THE AUGUST SURPRISE

Washington Watch

August 30, 2004 

Dr. James J. Zogby ©

President

 Arab American Institute

It wasn’t supposed to be this way. 

Democrats expected that their presidential nominee, Senator John Kerry, would have a very different August.  The plan was for Kerry and his running mate Senator John Edwards to leave the Democratic Convention and embark on a week-long multi-state tour, still basking in the glow of their recent nominations.  That would carry them to the start up of the 2004 Olympic games at which point, it was believed, that the nation would take a two-week break from politics.  

But it was not to be.  

Kerry’s post-Convention tour was matched by President Bush’s own multi-state swing that on a few occasions placed both Bush and Kerry in the same state on the same day.

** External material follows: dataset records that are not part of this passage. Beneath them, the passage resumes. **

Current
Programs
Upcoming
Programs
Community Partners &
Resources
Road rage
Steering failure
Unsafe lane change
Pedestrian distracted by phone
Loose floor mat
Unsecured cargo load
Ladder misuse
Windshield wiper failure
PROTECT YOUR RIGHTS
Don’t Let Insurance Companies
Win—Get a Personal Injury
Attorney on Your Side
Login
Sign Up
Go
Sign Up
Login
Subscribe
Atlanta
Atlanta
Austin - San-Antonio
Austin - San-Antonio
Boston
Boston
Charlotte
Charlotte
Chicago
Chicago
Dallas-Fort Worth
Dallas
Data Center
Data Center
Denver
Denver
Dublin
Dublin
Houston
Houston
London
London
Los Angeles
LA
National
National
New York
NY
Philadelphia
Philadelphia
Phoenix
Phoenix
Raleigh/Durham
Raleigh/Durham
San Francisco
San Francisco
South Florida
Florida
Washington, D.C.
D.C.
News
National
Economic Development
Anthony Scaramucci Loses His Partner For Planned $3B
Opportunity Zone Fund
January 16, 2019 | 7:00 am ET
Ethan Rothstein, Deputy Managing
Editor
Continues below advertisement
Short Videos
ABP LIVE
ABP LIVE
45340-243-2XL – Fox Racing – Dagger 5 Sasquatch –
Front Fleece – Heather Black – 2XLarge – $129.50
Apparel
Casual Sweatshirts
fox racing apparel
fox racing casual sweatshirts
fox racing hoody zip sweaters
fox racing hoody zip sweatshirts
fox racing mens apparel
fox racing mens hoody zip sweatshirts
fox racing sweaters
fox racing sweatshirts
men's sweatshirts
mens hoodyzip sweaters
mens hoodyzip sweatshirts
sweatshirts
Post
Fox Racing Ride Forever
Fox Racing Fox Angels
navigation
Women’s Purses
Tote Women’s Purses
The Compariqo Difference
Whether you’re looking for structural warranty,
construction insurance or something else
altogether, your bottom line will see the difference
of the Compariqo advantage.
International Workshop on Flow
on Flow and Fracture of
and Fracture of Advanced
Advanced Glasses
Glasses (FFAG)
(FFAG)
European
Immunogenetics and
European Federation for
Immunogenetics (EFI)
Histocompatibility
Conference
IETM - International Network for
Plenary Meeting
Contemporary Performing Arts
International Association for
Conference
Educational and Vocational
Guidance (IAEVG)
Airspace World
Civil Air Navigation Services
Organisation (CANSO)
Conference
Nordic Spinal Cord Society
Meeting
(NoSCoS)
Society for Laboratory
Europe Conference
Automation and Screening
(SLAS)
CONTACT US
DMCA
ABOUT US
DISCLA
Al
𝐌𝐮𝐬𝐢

Then in early August, a small group of Vietnam War veterans launched an advertising campaign that first attacked Kerry’s war record and then his post-war leadership in the anti-war movement.  The group, calling itself Swift Boat Veterans for Truth (SBVT) started a national controversy that has lasted over three weeks.  The debate they produced dominated the national news and, to some degree, eclipsed the gains that Kerry had hoped to achieve following the Democratic Convention.

Although the SBVT purchased only a small number of ads that ran in only three states, the controversy has reached across the country.  A recent poll shows that more than 80% of Americans have seen or heard of the SBVT ad effort.  And while, by a margin of two to one, Americans don’t believe the group’s assertion that Kerry lied about his Vietnam record, the ads have taken a toll.  

The Democratic Convention’s projected image of Kerry as a war hero has now been, for some voters, tarnished, and called into question.  More significantly for the campaign, for three weeks now, the Kerry campaign has been forced into a defensive strategy, unable to project its own message and to define the thrust of the overall debate.  And so, instead of a post-Convention debate that focused on the issues Democrats hoped to raise (the conduct of the war in Iraq, the state of the economy, healthcare, etc.), the evening news was dominated by debates over how bad were Senator Kerry’s wounds were during the war, and was he or was he not in Cambodia on a given day, 36 years ago.

There are several reasons to account for this turn of events. The first, of course, is the war issue itself.  By focusing the Democratic Convention on Kerry’s Vietnam record, the Massachusetts Senator’s opponents were invited to reopen old wounds of that era.  Democrats sought to project the fact that Kerry served in combat (with the not-so subtle subtext that President Bush did not), that he was wounded, and awarded for heroism in battle.  But Kerry was not just any Vietnam veteran; he came home and played a leading role as one of the more articulate spokespersons in the anti-war movement, an effort that more than three decades later some veterans can neither forgive nor forget.  

While “Vietnam” has become a metaphor or a symbol for many Americans, for the generations that fought the war or fought against the war, it remains a deeply personal issue—a wound that has never healed.  One prominent columnist recently noted that when the Vietnam era generation have retired to nursing homes, they will still be fighting the war, with their canes.  

But while that Vietnam syndrome was the spark, what allowed the wild fire to spread and grow, engulfing all that came in its wake, was the deep partisan divide, the domination of 24-hour news media, coupled with the growing importance of the internet, and the persistence of talk radio programs as vehicles to spread information.  

Even before the SBVT ads were aired on television, the content of the ads had been played over and over again on the news networks and on the internet.  Fox News and its assorted daily programs gave the ad full coverage, and the other networks followed suit.  With such wall-to-wall coverage, the ad and the debate it sparked quickly became a national news story, finding its way into the evening news and in print on the front pages of the nation’s newspapers.

While some have faulted the Kerry campaign for not responding more quickly to the challenge presented in the ads, it is difficult to see how even a more rapid response would have stopped the effort.  For their part, Democrats did not want to have their campaign diverted by what they hoped would be distraction.  The choices they faced were uncomfortable at best.  But in the end, the challenge that “Kerry had lied,” had to be addressed head-on, even if it fueled the story another day.  

The lessons of this past August are clear—conventions and events may be scripted, but the dynamics of the overall campaign cannot be.  Politics is both a rough and dirty contact sport, and an unpredictable one as well.  In a deeply divided partisan environment driven by multiple information sources, surprises are the order of the day.

The dust seems to have settled on the Swift Boat controversy as the Presidential campaign now moves to New York for the start of the Republican Convention.  What will be the next “surprise” that will spark controversy in September or October?  And will it, like the Swift Boat controversy, ignite yet another wildfire that will dominate the Presidential campaign, and divert attention from the issues that both campaigns should be debating before the electorate this year?